___ PASSAGE ___
Collecting the folklore and uses of plants


1. My grandmother used goosegrass to help a leg ulcer my grandfather had.  (I don’t think it worked very well, my grandfather ended up having the leg amputated).  This was in Pembrokeshire in west Wales, but my grandparents were originally from Berkshire [Ruskin Park, London, October 2019].

2.  Known as Jack-in-the-hedge here in rural west Wexford [Donard, Co. Wexford, July 2017].

3.  In New Zealand we call the seeds of cleavers biddy-bids [Holland Park, London, June 2015].

4.  In New Zealand we used to call that [cleavers] pinweed [Tooting Common, London, May 2015].

5.  Goosegrass – known as robin-run-the-hedge in my maternal family from Donegal, northwest Ireland.  Used frequently by my mother (b.1951), grandmother (b.1920) and me! [Holland Park, London, June 2014].  Name also used in Co. Armagh in the 1960s [Sutton, Surrey, August 2014].
___ DATA EXTRACT ___
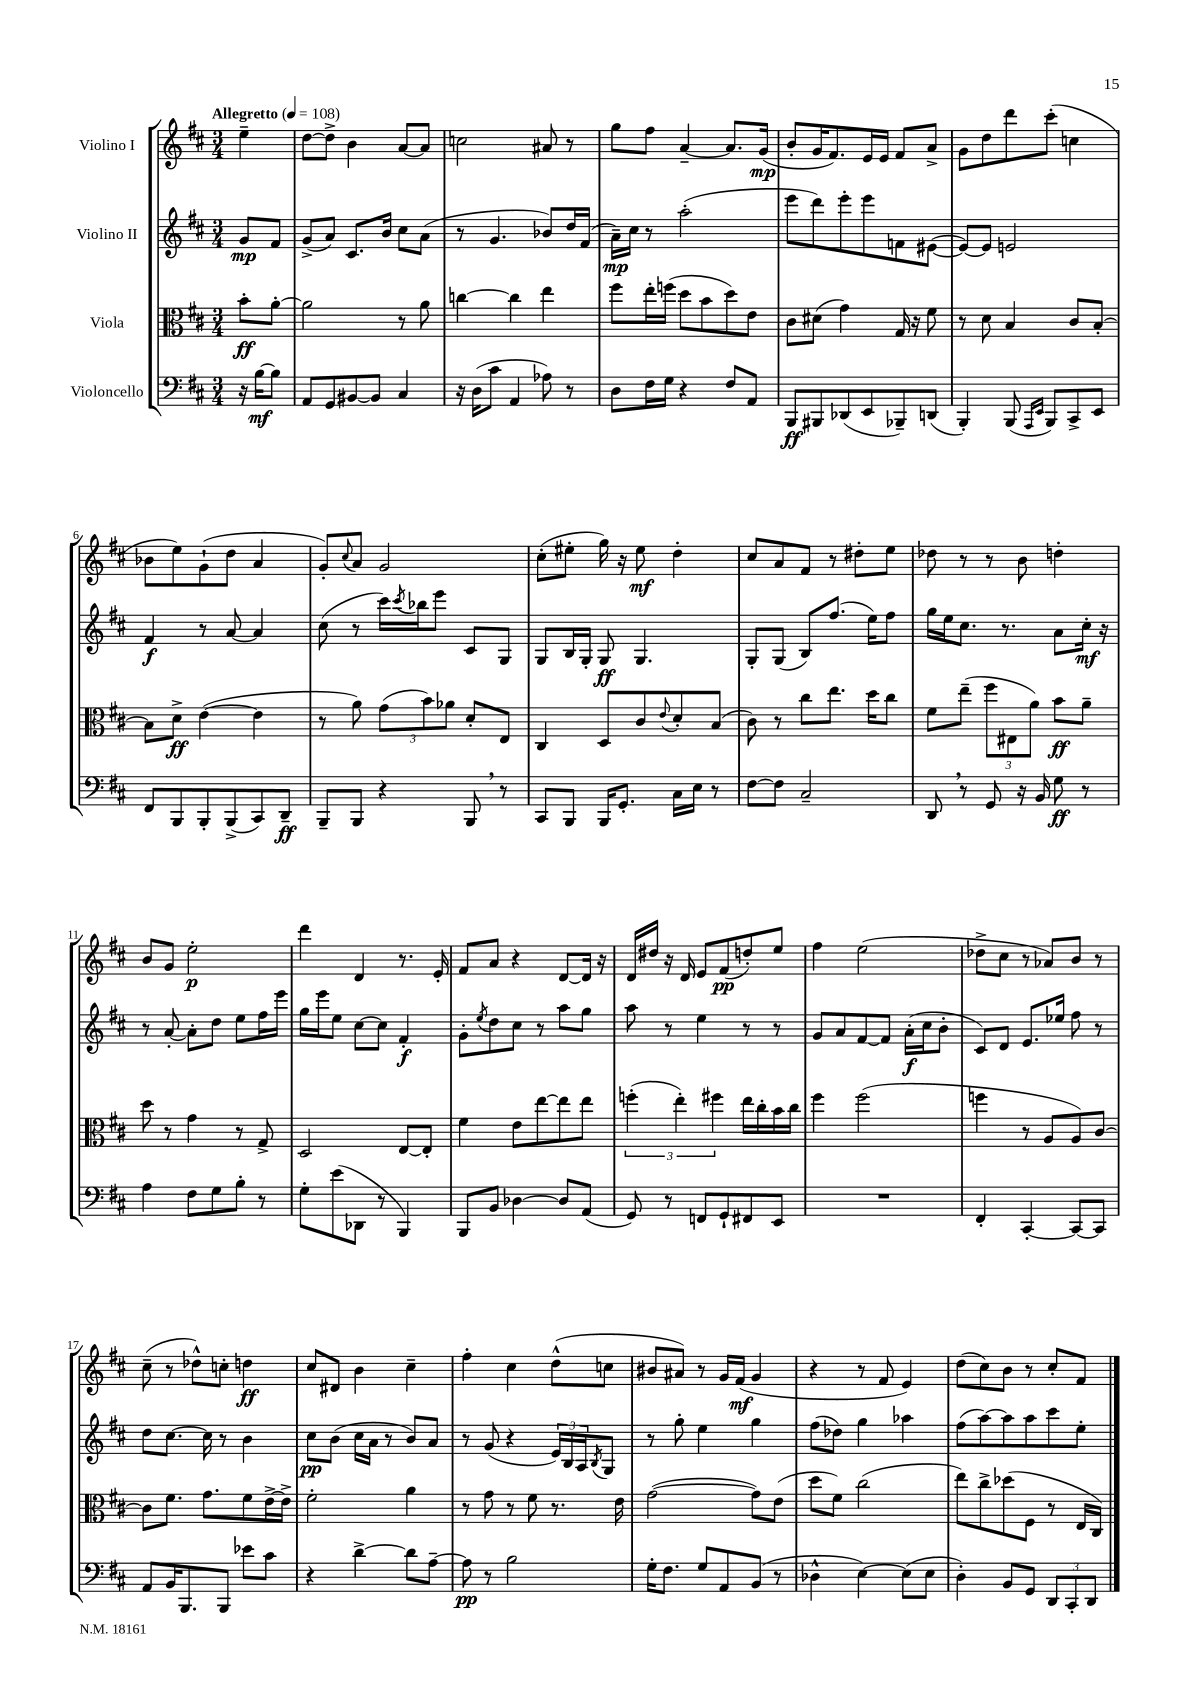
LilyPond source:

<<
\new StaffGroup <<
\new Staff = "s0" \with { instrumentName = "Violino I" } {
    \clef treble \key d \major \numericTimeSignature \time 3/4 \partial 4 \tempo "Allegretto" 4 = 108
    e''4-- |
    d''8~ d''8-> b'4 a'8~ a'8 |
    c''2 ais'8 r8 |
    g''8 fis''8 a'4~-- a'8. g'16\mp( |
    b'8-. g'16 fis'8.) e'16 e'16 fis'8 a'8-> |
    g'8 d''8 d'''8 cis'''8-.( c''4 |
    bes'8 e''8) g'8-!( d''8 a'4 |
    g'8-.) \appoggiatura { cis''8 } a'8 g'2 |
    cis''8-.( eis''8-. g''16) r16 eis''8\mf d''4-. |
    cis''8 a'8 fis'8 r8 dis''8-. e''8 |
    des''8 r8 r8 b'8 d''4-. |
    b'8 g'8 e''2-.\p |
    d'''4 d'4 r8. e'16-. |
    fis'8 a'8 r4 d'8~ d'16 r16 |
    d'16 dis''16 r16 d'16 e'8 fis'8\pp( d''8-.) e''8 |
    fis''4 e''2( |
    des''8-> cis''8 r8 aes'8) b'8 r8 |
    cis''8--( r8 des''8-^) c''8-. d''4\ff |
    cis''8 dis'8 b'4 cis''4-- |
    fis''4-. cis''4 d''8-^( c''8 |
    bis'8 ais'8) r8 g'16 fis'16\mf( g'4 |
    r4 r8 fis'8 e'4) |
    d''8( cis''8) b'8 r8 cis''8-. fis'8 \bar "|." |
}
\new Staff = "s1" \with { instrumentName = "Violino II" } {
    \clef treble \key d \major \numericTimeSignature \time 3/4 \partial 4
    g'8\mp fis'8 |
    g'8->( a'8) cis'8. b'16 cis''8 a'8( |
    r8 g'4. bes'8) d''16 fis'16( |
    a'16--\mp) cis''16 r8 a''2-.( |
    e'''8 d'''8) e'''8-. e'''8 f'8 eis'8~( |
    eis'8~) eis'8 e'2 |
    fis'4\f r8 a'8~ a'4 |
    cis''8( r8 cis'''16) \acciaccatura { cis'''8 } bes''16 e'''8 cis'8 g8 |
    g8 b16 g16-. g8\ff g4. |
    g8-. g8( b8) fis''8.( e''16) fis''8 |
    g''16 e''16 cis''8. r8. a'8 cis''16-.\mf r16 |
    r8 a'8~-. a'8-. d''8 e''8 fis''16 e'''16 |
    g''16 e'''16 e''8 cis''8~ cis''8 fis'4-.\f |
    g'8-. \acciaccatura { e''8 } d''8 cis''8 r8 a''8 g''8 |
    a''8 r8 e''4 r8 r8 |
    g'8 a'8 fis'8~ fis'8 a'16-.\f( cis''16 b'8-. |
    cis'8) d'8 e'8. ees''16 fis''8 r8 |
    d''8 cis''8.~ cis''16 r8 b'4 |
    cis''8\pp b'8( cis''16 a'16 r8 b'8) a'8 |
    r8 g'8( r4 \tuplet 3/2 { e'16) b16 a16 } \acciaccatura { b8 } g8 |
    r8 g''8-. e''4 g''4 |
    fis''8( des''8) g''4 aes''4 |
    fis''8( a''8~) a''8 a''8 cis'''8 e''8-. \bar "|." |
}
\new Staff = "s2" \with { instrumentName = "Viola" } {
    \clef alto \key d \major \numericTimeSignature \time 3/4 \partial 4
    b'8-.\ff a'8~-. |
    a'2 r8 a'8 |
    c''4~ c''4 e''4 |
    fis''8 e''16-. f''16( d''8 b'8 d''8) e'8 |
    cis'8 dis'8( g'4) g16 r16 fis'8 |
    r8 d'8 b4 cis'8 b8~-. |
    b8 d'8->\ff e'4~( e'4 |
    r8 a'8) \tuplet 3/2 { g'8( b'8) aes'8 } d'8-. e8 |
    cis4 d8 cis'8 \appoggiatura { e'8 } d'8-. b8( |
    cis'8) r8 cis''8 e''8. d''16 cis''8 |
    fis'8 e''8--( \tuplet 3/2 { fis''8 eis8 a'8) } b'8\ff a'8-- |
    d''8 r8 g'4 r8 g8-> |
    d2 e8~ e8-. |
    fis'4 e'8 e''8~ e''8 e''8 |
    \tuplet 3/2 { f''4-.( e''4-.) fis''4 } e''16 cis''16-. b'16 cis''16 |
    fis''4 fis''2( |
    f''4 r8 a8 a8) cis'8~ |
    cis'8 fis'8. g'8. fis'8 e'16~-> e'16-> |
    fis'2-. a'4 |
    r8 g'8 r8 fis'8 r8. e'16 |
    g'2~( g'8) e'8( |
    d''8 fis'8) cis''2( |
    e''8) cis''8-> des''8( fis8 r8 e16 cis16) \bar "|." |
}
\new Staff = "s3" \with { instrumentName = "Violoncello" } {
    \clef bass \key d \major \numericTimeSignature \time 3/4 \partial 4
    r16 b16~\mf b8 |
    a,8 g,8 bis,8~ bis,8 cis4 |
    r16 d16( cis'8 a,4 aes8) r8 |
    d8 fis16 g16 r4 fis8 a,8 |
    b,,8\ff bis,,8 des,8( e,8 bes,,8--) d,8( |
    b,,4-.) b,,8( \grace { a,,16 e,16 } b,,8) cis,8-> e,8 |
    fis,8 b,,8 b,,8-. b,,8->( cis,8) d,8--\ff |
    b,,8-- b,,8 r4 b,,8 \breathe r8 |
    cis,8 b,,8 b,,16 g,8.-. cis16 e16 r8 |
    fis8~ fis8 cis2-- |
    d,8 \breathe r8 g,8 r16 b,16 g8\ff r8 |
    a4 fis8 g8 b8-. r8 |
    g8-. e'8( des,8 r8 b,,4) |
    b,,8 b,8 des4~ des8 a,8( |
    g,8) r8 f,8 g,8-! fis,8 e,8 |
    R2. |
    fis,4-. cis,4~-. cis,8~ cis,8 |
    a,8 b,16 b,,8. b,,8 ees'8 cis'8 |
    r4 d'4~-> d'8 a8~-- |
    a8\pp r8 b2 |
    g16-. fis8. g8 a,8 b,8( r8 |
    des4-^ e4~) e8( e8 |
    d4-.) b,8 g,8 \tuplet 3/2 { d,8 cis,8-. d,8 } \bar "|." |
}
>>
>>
___
§ GOAL A:
Answer these questions from the plant folklore text:
(i) What does the text say people in New Zealand call the seeds of cleavers?
(ii) In what part of Co. Wexford is the plant known as Jack-in-the-hedge?
(iii) In what year was the mother in the Donegal family born?
§ GOAL B:
Please rewrite the plant folklore text from "Collecting the folklore" up to and including "London, June 2015].", putting "Carmarthenshire" in place of "Pembrokeshire".
The listing plays no part in this work.

§ WRITTEN RESPONSE A:
(i) Biddy-bids
(ii) Rural west Wexford
(iii) 1951

§ WRITTEN RESPONSE B:
Collecting the folklore and uses of plants


1. My grandmother used goosegrass to help a leg ulcer my grandfather had.  (I don’t think it worked very well, my grandfather ended up having the leg amputated).  This was in Carmarthenshire in west Wales, but my grandparents were originally from Berkshire [Ruskin Park, London, October 2019].

2.  Known as Jack-in-the-hedge here in rural west Wexford [Donard, Co. Wexford, July 2017].

3.  In New Zealand we call the seeds of cleavers biddy-bids [Holland Park, London, June 2015].